| Task goal |
Reproduce all the lines below exactly and omit the images.

Top of Input for this task

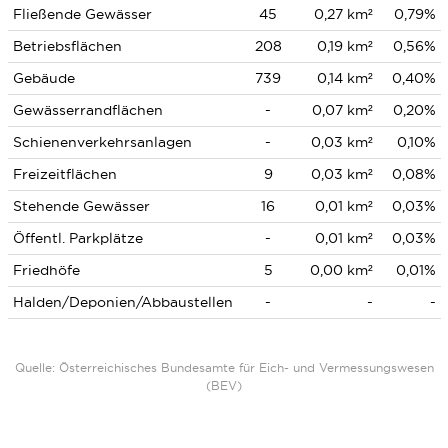
Fließende Gewässer
45
0,27 km²
0,79%
Betriebsflächen
208
0,19 km²
0,56%
Gebäude
739
0,14 km²
0,40%
Gewässerrandflächen
-
0,07 km²
0,20%
Schienenverkehrsanlagen
-
0,03 km²
0,10%
Freizeitflächen
9
0,03 km²
0,08%
Stehende Gewässer
16
0,01 km²
0,03%
Öffentl. Parkplätze
-
0,01 km²
0,03%
Friedhöfe
5
0,00 km²
0,01%
Halden/Deponien/Abbaustellen
-
-
-
Quelle: Österreichisches Bundesamte für Eich- und Vermessungswesen
(BEV)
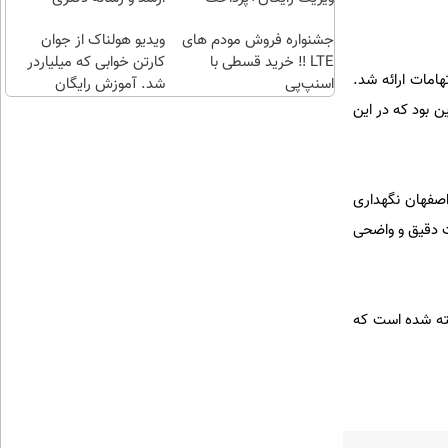
طلا با
اقساطی😍
چند
جشنواره فروش مودم های
ویدیو هولناک از جوان
LTE ‼️ خرید قسطی با
کلیک)
کارتن خوابی که میلیاردر
امات ارائه شد.
اسنپ‌پی
شد. آموزش رایگان
ن بود که در این
صفهان نگهداری
ت دقیق و واضحی
فته شده است که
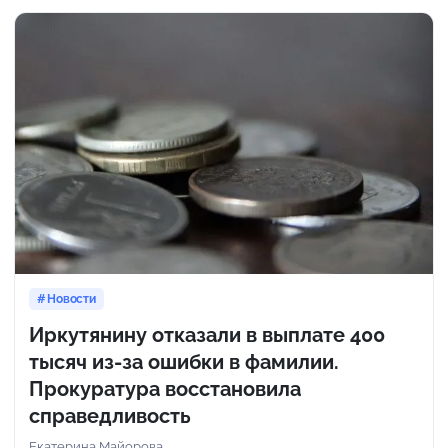
Новости
Иркутянину отказали в выплате 400
тысяч из-за ошибки в фамилии.
Прокуратура восстановила
справедливость
Екатерина Майорова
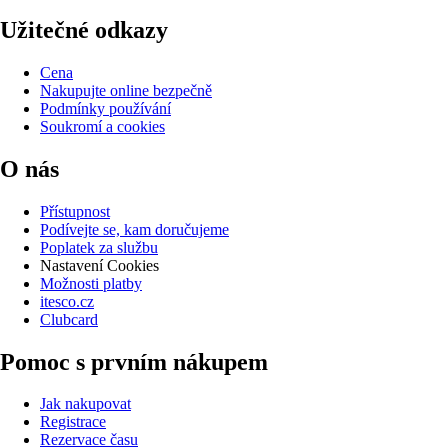
Užitečné odkazy
Cena
Nakupujte online bezpečně
Podmínky používání
Soukromí a cookies
O nás
Přístupnost
Podívejte se, kam doručujeme
Poplatek za službu
Nastavení Cookies
Možnosti platby
itesco.cz
Clubcard
Pomoc s prvním nákupem
Jak nakupovat
Registrace
Rezervace času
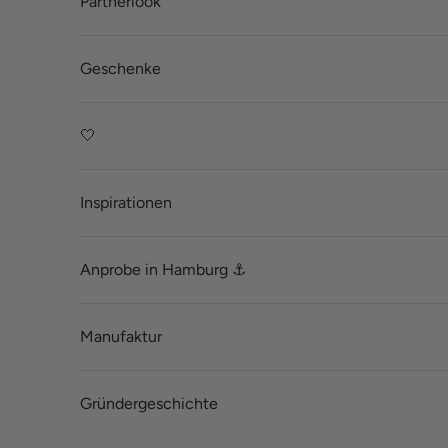
Partnerlook
Geschenke
🤍
Inspirationen
Anprobe in Hamburg ⚓
Manufaktur
Gründergeschichte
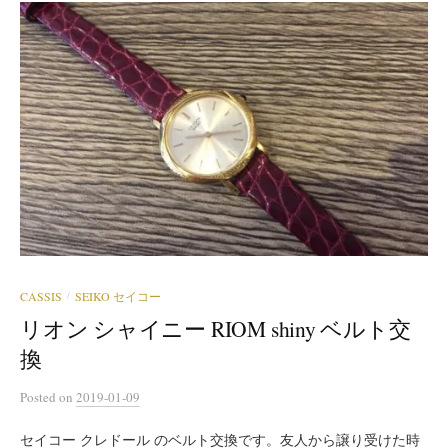
CASSIS
SEIKO セイコー
/
リオン シャイニー RIOM shiny ベルト交
換
Posted
on
2019-01-09
セイコー クレドール のベルト交換です。友人から譲り受けた時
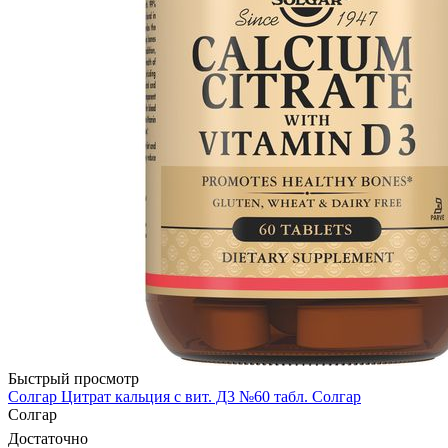
Быстрый просмотр
Солгар Цитрат кальция с вит. Д3 №60 табл. Солгар
Солгар
Достаточно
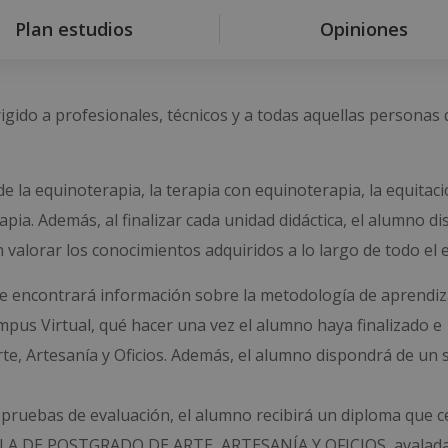
Plan estudios
Opiniones
igido a profesionales, técnicos y a todas aquellas personas
e la equinoterapia, la terapia con equinoterapia, la equitaci
pia. Además, al finalizar cada unidad didáctica, el alumno d
 valorar los conocimientos adquiridos a lo largo de todo el 
nde encontrará información sobre la metodología de aprendiza
ampus Virtual, qué hacer una vez el alumno haya finalizado e
te, Artesanía y Oficios. Además, el alumno dispondrá de un s
 pruebas de evaluación, el alumno recibirá un diploma que ce
LA DE POSTGRADO DE ARTE, ARTESANÍA Y OFICIOS, avalada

Bottom of Input for this task

| Answer for this exercise |
Fließende Gewässer
45
0,27 km²
0,79%
Betriebsflächen
208
0,19 km²
0,56%
Gebäude
739
0,14 km²
0,40%
Gewässerrandflächen
-
0,07 km²
0,20%
Schienenverkehrsanlagen
-
0,03 km²
0,10%
Freizeitflächen
9
0,03 km²
0,08%
Stehende Gewässer
16
0,01 km²
0,03%
Öffentl. Parkplätze
-
0,01 km²
0,03%
Friedhöfe
5
0,00 km²
0,01%
Halden/Deponien/Abbaustellen
-
-
-
Quelle: Österreichisches Bundesamte für Eich- und Vermessungswesen
(BEV)
طلا با
اقساطی😍
چند
جشنواره فروش مودم های
ویدیو هولناک از جوان
LTE ‼️ خرید قسطی با
کلیک)
کارتن خوابی که میلیاردر
امات ارائه شد.
اسنپ‌پی
شد. آموزش رایگان
ن بود که در این
صفهان نگهداری
ت دقیق و واضحی
فته شده است که
Новости
Иркутянину отказали в выплате 400
тысяч из-за ошибки в фамилии.
Прокуратура восстановила
справедливость
Екатерина Майорова
Užitečné odkazy
Cena
Nakupujte online bezpečně
Podmínky používání
Soukromí a cookies
O nás
Přístupnost
Podívejte se, kam doručujeme
Poplatek za službu
Nastavení Cookies
Možnosti platby
itesco.cz
Clubcard
Pomoc s prvním nákupem
Jak nakupovat
Registrace
Rezervace času
Partnerlook
Geschenke
🤍
Inspirationen
Anprobe in Hamburg ⚓
Manufaktur
Gründergeschichte
CASSIS
SEIKO セイコー
/
リオン シャイニー RIOM shiny ベルト交
換
Posted
on
2019-01-09
セイコー クレドール のベルト交換です。友人から譲り受けた時
Быстрый просмотр
Солгар Цитрат кальция с вит. Д3 №60 табл. Солгар
Солгар
Достаточно
Plan estudios
Opiniones
igido a profesionales, técnicos y a todas aquellas personas
e la equinoterapia, la terapia con equinoterapia, la equitaci
pia. Además, al finalizar cada unidad didáctica, el alumno d
 valorar los conocimientos adquiridos a lo largo de todo el 
nde encontrará información sobre la metodología de aprendiza
ampus Virtual, qué hacer una vez el alumno haya finalizado e
te, Artesanía y Oficios. Además, el alumno dispondrá de un s
 pruebas de evaluación, el alumno recibirá un diploma que ce
LA DE POSTGRADO DE ARTE, ARTESANÍA Y OFICIOS, avalada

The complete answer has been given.